Ejderhanın Kalbi

539 206 398
                                    

Ormanın sessizliği genç adamın kulaklarını tırmalıyordu. Dikkatle dinlerse kalp atışının sesini dahi duyabilirdi. Ancak onu rahatsız eden sessizlik değil, tanışıklık hissiydi. Daha önce buraya gelmişti. Öyle hissediyordu. Ormanın içerisinde çıplak ayakla yürüdüğünü anımsıyordu. Ancak bunun ne zaman olduğunu bilemiyordu, hatta gerçekliğinden emin olamıyordu. Tüm bu düşünceler onda endişeye sebep oluyor, aklını karıştırıyordu.

Renya ormanın ağır ve ağrılı hissinden rahatsız değildi.

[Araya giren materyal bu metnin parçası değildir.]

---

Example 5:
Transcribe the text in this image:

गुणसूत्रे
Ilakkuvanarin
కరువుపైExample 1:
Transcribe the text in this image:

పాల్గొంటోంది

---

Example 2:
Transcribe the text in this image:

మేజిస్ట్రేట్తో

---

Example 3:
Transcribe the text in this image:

Rahatsız olduğu şey yıllarca içinde tuttuğu sırrıydı. Ve bu sessizlikte sırrı, ona sesleniyordu.

Gray gibi onun da zihninin içinde gezen sesler vardı. Ama Gray'in aksine Renya sesin sahibini biliyordu.

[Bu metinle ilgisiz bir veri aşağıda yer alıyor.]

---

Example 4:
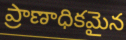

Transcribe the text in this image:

ప్రాణాధికమైన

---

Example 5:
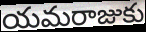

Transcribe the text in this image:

యమరాజుకుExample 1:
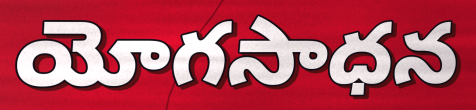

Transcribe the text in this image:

యోగసాధన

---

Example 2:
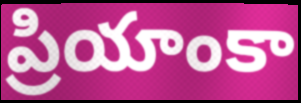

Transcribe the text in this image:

ప్రియాంకా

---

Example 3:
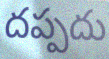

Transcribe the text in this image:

దప్పదు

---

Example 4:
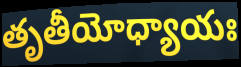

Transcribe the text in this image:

తృతీయోధ్యాయః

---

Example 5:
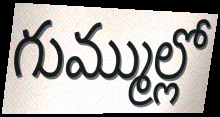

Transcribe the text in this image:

గుమ్ముల్లో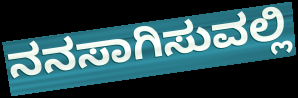
ನನಸಾಗಿಸುವಲ್ಲಿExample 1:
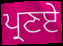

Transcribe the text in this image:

ਪ੍ਰਣਏ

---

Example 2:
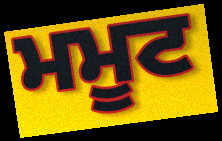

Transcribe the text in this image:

ਮਮੂਟ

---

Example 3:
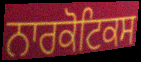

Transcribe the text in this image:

ਨਾਰਕੋਟਿਕਸ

"Bugün hiç eğlenemedik Reny ve ben gerçekten acıktım." dedi ses.

Göz ucuyla sol yanında yürüyen yoldaşına baktı genç kadın. Elini kılıcının üzerine koydu. Sağ elinin baş parmağı ile kılıcı hafifçe ittirdi. Kılıcın sivri kenarı işaret parmağını yalayıp geçti. Bir kaç damla kan kılıca bulaşırken genç kadın aynı şekilde baş parmağı ile kılıcı yerine itti.

Bugünlük bu kadarının yetmesini ummuştu.

Ormanın merkezinde, peri külleri üzerinde kurulmuş şehre varana kadar rahatsız edici sessizlik devam etmişti. Sanki ölüm şekil bulmuş, bu ormanda var olmuştu. Attıkları her adım, bastıkları kuru toprak bu şehrin hikâyesini sessizce mırıldanıyordu.

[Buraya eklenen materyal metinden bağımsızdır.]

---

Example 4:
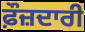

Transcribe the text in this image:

ਫ਼ੌਜ਼ਦਾਰੀ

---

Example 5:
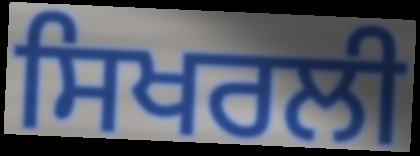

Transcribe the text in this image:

ਸਿਖਰਲੀ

Sonunda şehre vardıklarında duydukları yaşam sesleri ikisini de rahatlamıştı. Sanki soluksuz kalmış gibi derin bir nefes çektiler.

Gördükleri ilk hanın kapısını yanındaki güzel kadın için açtı genç adam, ardından o da içeri girdi. Genç kadın hanın girişine yerleştirilmiş yedi masa üzerinde temkinli bir şekilde gözlerini gezdirdi. Pek çoğu siyah kapüşonlu adamlar ile doluydu.

Hancı küçük masasından temkinli gözler ile süzdü onları, sonra gereksiz bir samimiyetle selamladı.

"Konaklamak için bir oda istiyoruz ve dışarıdaki atlarımız ile ilgilenin lütfen." dedi Gray düz ifadesiz bir sesle

Bir an evvel odalarına çıkmak istiyordu genç adam. Kapıdan girdikleri anda tüm gözler onlara çevrilmişti. Hala rahatsız bakışları hissediyordu üzerinde. Aslında bu bakışlar Gray için değildi. Bakışlar yanındaki güzel kadına kenetlenmişti.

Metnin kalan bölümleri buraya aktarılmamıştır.